2.3 Patogenesis Tinea kruris biasanya terjadi setelah kontak dengan individu atau binatang yang terinfeksi. Penyebaran juga mungkin terjadi melalui benda misalnya pakaian dan sebagainya. Tinea kruris umumnya terjadi pada pria. Maserasi dan oklusi kulit lipat paha menyebabkan peningkatan suhu dan kelembaban kulit sehingga memudahkan infeksi, selain itu dapat pula terjadi akibat penjalaran infeksi dari bagian tubuh lain. Dermatofita mempunyai masa inkubasi selama 4-10 hari. Infeksi dermatofita melibatkan tiga langkah utama : perlekatan ke keratinosit, penetrasi melalui dan diantara sel, dan perkembangan respon pejamu. a. Perlekatan jamur superfisial harus melewati berbagai rintangan untuk bisa melekat pada jaringan keratin diantaranya sinar UV, suhu, kelembaban, kompetisi dengan flora normal dan sphingosin yang diproduksi oleh keratinosit. Asam lemak yang di produksi oleh kelenjar sebasea juga bersifat Fungistatik. b. Penetrasi. Setelah terjadi perlekatan, spora harus berkembang dan menembus stratum korneum dengan kecepatan yang lebih cepat daripada proses desquamasi. Penetrasi juga dibantu oleh sekresi proteinase, lipase dan enzim, mucinolitik, yang juga menyediakan nutrisi untuk jamur.
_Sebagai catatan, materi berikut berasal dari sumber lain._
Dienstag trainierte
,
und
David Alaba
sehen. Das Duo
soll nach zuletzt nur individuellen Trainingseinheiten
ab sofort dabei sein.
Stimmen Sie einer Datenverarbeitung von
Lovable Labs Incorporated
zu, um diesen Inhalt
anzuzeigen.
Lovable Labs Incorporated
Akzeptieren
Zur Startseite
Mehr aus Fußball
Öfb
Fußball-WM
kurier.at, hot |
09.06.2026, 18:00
Trauma dan maserasi juga membantu penetrasi jamur ke keratinosit. Pertahanan baru muncul ketika jamur mencapai lapisan terdalam epidermis. c. Perkembangan respon pejamu. Derajat inflamasi di pengaruhi oleh status imun penderita dan organisme yang terlibat. Reaksi hipersensitivitas tipe IV, atau Delayed Type Hipersensitivity (DHT) memainkan peran yang sangat penting dalam melawan dermatofita. Pasien yang belum pernah terinfeksi dermatofita sebelumnya, Infeksi primer menyebabkan inflamasi dan tes trichopitin hasilnya negatif. Infeksi menghasilkan sedikit eritema dan skuama yang dihasilkan oleh peningkatan pergantian keratinosit.

6

Terdapat hipotesis menyatakan bahwa antigen dermatofita diproses oleh sel langerhans epidermis dan di presentasikan dalam limfosit T di nodus limfe. Limfosit T melakukan proliferasi dan bermigrasi ke tempat yang terinfeksi untuk menyerang jamur. Saat ini, lesi tiba-tiba menjadi inflamasi, dan barier epidermal menjadi permeable terhadap transferin dan sel-sel yang bermigrasi. Segera jamur hilang dan lesi secara spontan menyembuh.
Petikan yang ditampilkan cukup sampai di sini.